Last week, one of my hard disks crashed. I maintain a file server @ home running OpenBSD with the raid(4) driver. This setup was done in Augustus 2007. The design is quite simple: 2 x 250 GB disk configured in RAID1.
I already had a power outage two months ago which caused a complete parity rebuild but the last crash forced me to completely review my setup and ideas regarding software RAID.
Storage solutions become more and more critical even for personal usage: media centers, email archives. If it’s so critical, there must be countermeasures to reduce risks. Why do we need a secure storage solution?
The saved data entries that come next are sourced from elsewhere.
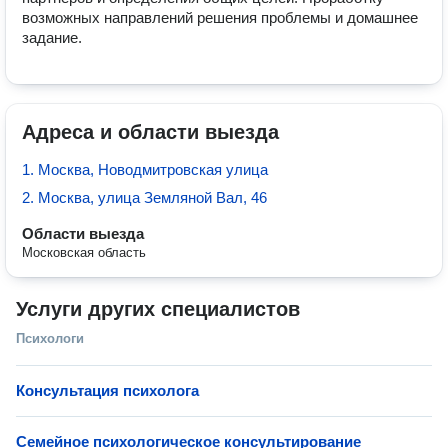
возможных направлений решения проблемы и домашнее 
задание. 
Адреса и области выезда
1. Москва, Новодмитровская улица
2. Москва, улица Земляной Вал, 46
Области выезда
Московская область
Услуги других специалистов
Психологи
Консультация психолога
Семейное психологическое консультирование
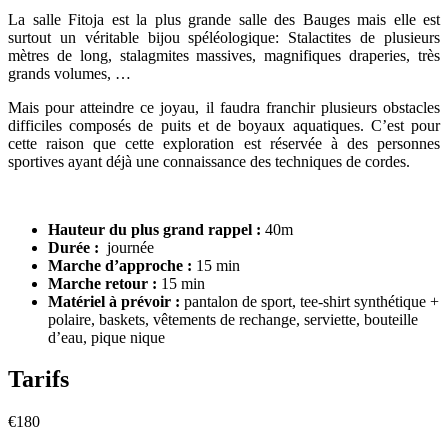
La salle Fitoja est la plus grande salle des Bauges mais elle est
surtout un véritable bijou spéléologique: Stalactites de plusieurs
mètres de long, stalagmites massives, magnifiques draperies, très
grands volumes, …
Mais pour atteindre ce joyau, il faudra franchir plusieurs obstacles
difficiles composés de puits et de boyaux aquatiques. C’est pour
cette raison que cette exploration est réservée à des personnes
sportives ayant déjà une connaissance des techniques de cordes.
Hauteur du plus grand rappel :
40m
Durée :
journée
Marche d’approche :
15 min
Marche retour :
15 min
Matériel à prévoir :
pantalon de sport, tee-shirt synthétique +
polaire, baskets, vêtements de rechange, serviette, bouteille
d’eau, pique nique
Tarifs
€
180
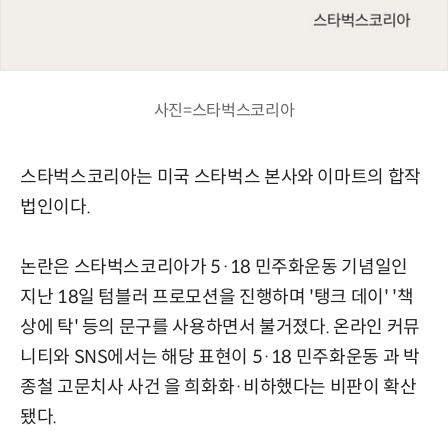
사진=스타벅스코리아
스타벅스코리아는 미국 스타벅스 본사와 이마트의 합작
법인이다.
논란은 스타벅스코리아가 5·18 민주화운동 기념일인
지난 18일 텀블러 프로모션을 진행하며 '탱크 데이' '책
상에 탁' 등의 문구를 사용하면서 불거졌다. 온라인 커뮤
니티와 SNS에서는 해당 표현이 5·18 민주화운동 과 박
종철 고문치사 사건 을 희화화·비하했다는 비판이 확산
됐다.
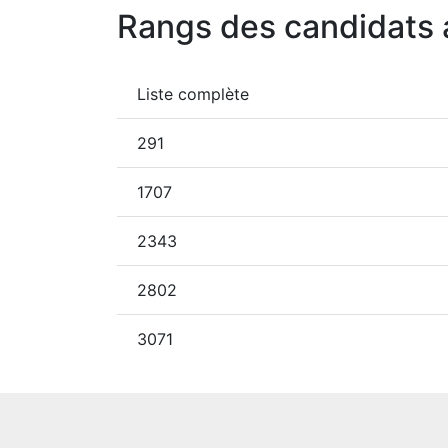
Rangs des candidats 
Liste complète
291
1707
2343
2802
3071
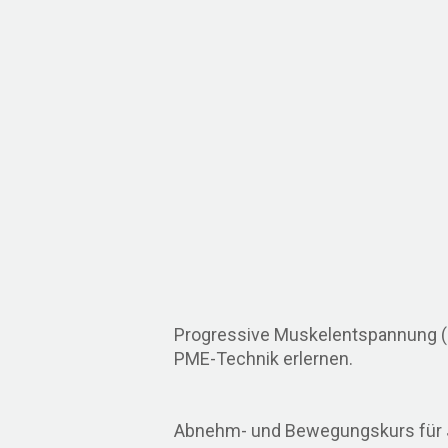
Progressive Muskelentspannung (
PME-Technik erlernen.
Abnehm- und Bewegungskurs für Ju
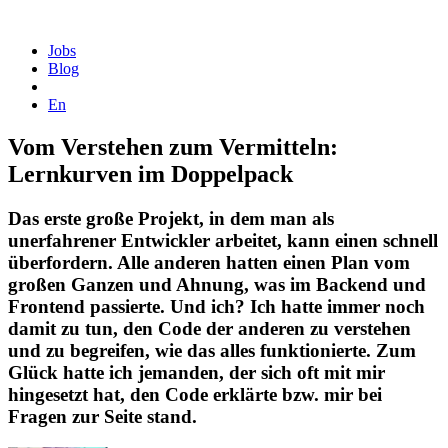
Homepage
Jobs
Blog
En
Vom Verstehen zum Vermitteln:
Lernkurven im Doppelpack
Das erste große Projekt, in dem man als
unerfahrener Entwickler arbeitet, kann einen schnell
überfordern. Alle anderen hatten einen Plan vom
großen Ganzen und Ahnung, was im Backend und
Frontend passierte. Und ich? Ich hatte immer noch
damit zu tun, den Code der anderen zu verstehen
und zu begreifen, wie das alles funktionierte. Zum
Glück hatte ich jemanden, der sich oft mit mir
hingesetzt hat, den Code erklärte bzw. mir bei
Fragen zur Seite stand.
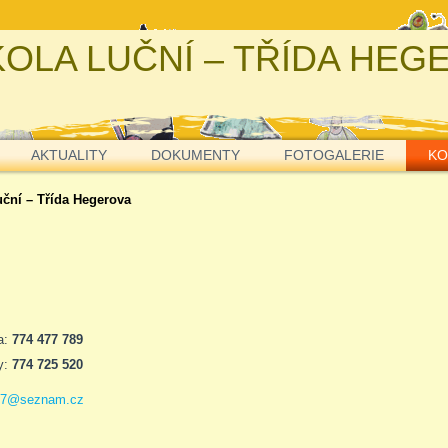
OLA LUČNÍ – TŘÍDA HEG
AKTUALITY
DOKUMENTY
FOTOGALERIE
KO
uční – Třída Hegerova
a:
774 477 789
ly:
774 725 520
27@seznam.cz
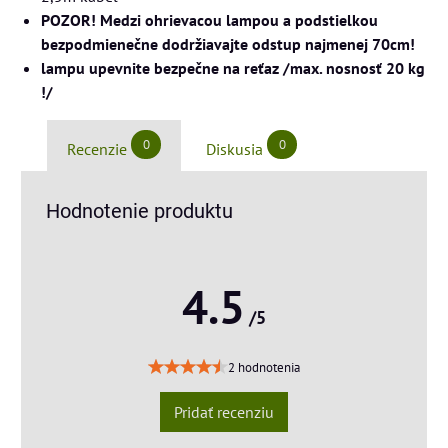
POZOR! Medzi ohrievacou lampou a podstielkou
bezpodmienečne dodržiavajte odstup najmenej 70cm!
lampu upevnite bezpečne na reťaz /max. nosnosť 20 kg
!/
0
0
Recenzie
Diskusia
Hodnotenie produktu
4.5
/5
2 hodnotenia
Pridať recenziu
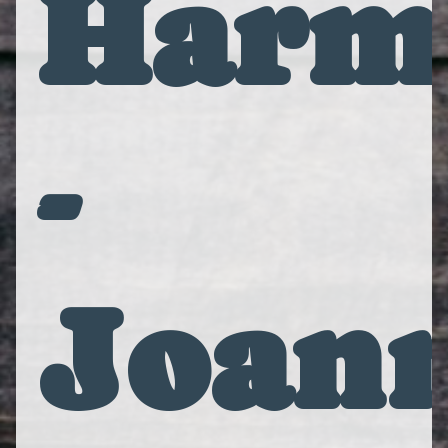
Harm
-
Joan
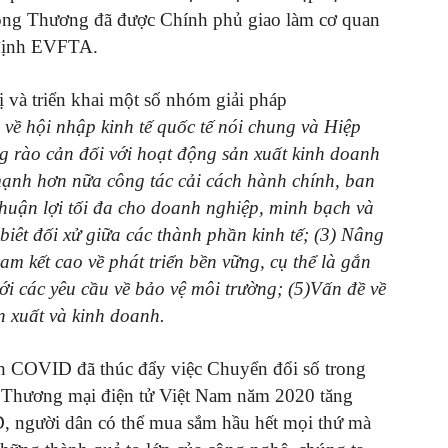
ng Thương đã được Chính phủ giao làm cơ quan
p định EVFTA.
và triển khai một số nhóm giải pháp
 về hội nhập kinh tế quốc tế nói chung và Hiệp
g rào cản đối với hoạt động sản xuất kinh doanh
ạnh hơn nữa công tác cải cách hành chính, ban
huận lợi tối đa cho doanh nghiệp, minh bạch và
iêt đối xử giữa các thành phần kinh tế; (3) Nâng
m kết cao về phát triển bền vững, cụ thể là gắn
với các yêu cầu về bảo vệ môi trường; (5)Vấn đề về
n xuất và kinh doanh.
ch COVID đã thúc đẩy việc Chuyển đổi số trong
ực. Thương mại điện tử Việt Nam năm 2020 tăng
, người dân có thể mua sắm hầu hết mọi thứ mà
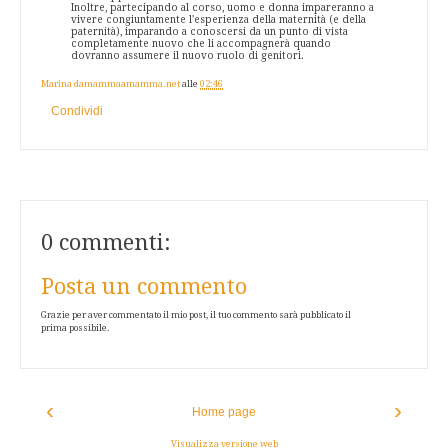
Inoltre, partecipando al corso, uomo e donna impareranno a
vivere congiuntamente l'esperienza della maternità (e della
paternità), imparando a conoscersi da un punto di vista
completamente nuovo che li accompagnerà quando
dovranno assumere il nuovo ruolo di genitori.
Marina damammaamamma.net
alle
02:46
Condividi
0 commenti:
Posta un commento
Grazie per aver commentato il mio post, il tuo commento sarà pubblicato il
prima possibile.
‹
›
Home page
Visualizza versione web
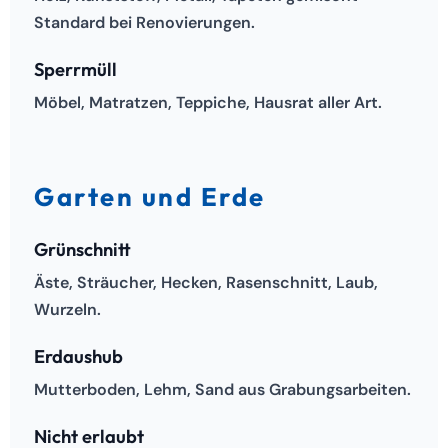
Standard bei Renovierungen.
Sperrmüll
Möbel, Matratzen, Teppiche, Hausrat aller Art.
Garten und Erde
Grünschnitt
Äste, Sträucher, Hecken, Rasenschnitt, Laub,
Wurzeln.
Erdaushub
Mutterboden, Lehm, Sand aus Grabungsarbeiten.
Nicht erlaubt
- For availability: The files must be available when users need them. The system needs to take care of detected issues and try to recover them in a transparent way.
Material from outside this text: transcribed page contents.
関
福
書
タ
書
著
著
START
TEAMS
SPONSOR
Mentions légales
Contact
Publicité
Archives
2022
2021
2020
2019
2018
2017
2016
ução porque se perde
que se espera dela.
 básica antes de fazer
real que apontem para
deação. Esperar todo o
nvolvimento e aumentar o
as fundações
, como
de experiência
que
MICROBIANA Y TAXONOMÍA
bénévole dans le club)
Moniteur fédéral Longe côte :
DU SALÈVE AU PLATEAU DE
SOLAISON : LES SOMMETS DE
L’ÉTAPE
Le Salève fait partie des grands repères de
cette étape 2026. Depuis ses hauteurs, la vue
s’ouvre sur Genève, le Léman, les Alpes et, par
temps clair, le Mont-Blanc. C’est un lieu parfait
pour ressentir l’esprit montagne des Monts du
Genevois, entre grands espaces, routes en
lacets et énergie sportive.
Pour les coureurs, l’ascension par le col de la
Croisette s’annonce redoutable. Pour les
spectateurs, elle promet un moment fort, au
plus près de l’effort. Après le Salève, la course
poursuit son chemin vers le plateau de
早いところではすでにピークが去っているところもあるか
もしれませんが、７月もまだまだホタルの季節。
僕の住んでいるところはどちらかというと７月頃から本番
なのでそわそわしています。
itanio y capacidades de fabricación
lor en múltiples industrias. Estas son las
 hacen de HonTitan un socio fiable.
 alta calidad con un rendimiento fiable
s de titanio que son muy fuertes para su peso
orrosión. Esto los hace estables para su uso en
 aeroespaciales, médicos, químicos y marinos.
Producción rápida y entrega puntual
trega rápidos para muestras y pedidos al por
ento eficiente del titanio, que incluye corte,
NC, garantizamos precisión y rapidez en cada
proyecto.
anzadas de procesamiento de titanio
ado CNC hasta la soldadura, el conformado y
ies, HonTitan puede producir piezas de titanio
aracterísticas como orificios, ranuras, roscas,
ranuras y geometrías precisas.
- For integrity: The system must apply mechanisms to avoid files corruption.
- For confidentiality: The system must, in all cases, restricts user access to its own files. Even in case of degraded situation.
My first solution was not able to handle those three requirements. When the power failure occured, the RAID parity was wrong and the system decided to rebuild the parity. It took more than 4 hours! Availability is not achieved in this case. When one disk failed, the system crashed too with a kernel panic. I rebooted the server, it failed to restart the RAID properly (on a stand alone disk). I was forced to manually perform a recovery. Then, during the parity rebuild, a second crash killed my file system (even fsck was unable to repair it).
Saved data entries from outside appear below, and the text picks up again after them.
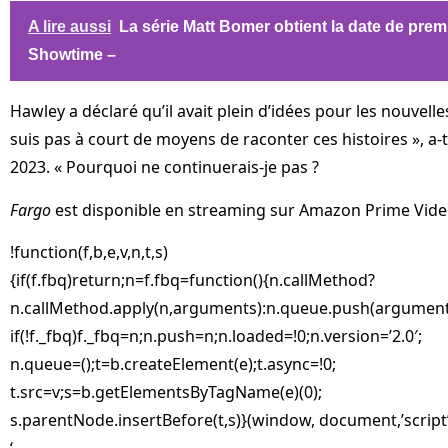
A lire aussi
La série Matt Bomer obtient la date de prem
Showtime –
Hawley a déclaré qu’il avait plein d’idées pour les nouvell
suis pas à court de moyens de raconter ces histoires », a-t
2023. « Pourquoi ne continuerais-je pas ?
Fargo
est disponible en streaming sur Amazon Prime Vid
!function(f,b,e,v,n,t,s)
{if(f.fbq)return;n=f.fbq=function(){n.callMethod?
n.callMethod.apply(n,arguments):n.queue.push(argument
if(!f._fbq)f._fbq=n;n.push=n;n.loaded=!0;n.version=’2.0′;
n.queue=();t=b.createElement(e);t.async=!0;
t.src=v;s=b.getElementsByTagName(e)(0);
s.parentNode.insertBefore(t,s)}(window, document,’script’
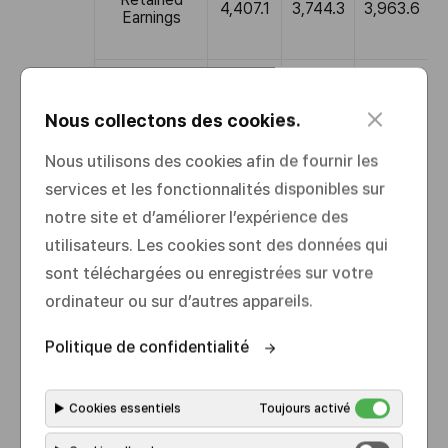
c
Nous collectons des cookies.
l
o
Nous utilisons des cookies afin de fournir les
s
services et les fonctionnalités disponibles sur
e
notre site et d’améliorer l’expérience des
utilisateurs. Les cookies sont des données qui
sont téléchargées ou enregistrées sur votre
ordinateur ou sur d’autres appareils.
Politique de confidentialité
▶
Cookies essentiels
Toujours activé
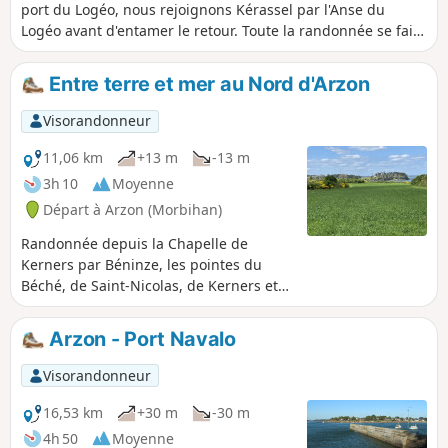
port du Logéo, nous rejoignons Kérassel par l'Anse du
Logéo avant d'entamer le retour. Toute la randonnée se fait
sur le chemin du littoral. Attention certains passages se
font sur la plage et peuvent être délicats lors des marées
Entre terre et mer au Nord d'Arzon
hautes ou/et grandes marées.
Visorandonneur
11,06 km
+13 m
-13 m
3h 10
Moyenne
Départ à Arzon (Morbihan)
Randonnée depuis la Chapelle de
Kerners par Béninze, les pointes du
Béché, de Saint-Nicolas, de Kerners et
de la Palisse puis retour à Kerners.
Terre, mer et village typique, bref, un
Arzon - Port Navalo
magnifique aperçu des paysages de la
presqu'île de Rhuys.
Visorandonneur
16,53 km
+30 m
-30 m
4h 50
Moyenne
I decided to completely review my setup. Instead of RAIDing my disks again, I decided to rsync them. What are the pro/con of rsync and RAID?
|– Complex setup and maintenance||+ Easy setup|
|– Parity rebuild + fsck at boot time||+ Only fsck|
|– Media must be the same||+ Sync to different media or servers|
|+ Immediate synchronization||+ Quick restore of deleted files (human error)|
|+ Transparent for the user||+ Media portable with other OS (ext3fs, ufs, …)|
|+ Better I/O split between devices|
|– Delayed synchronization|
|– Performance impact during synchronization|
The big advantage of rsync is the ability to split I/O across multiple devices. In a RAID1 setup, one disk is used, the other one has an exact copy of your data. It’s easy to created several file systems and select the correct master / slave disk for replication.
Finally, RAID or rsync, do not forget to have a good backup policy! A simple solution is to rsync critical files to a remote location over ssh. This can be easily achieved with the –include-from=FILE parameter.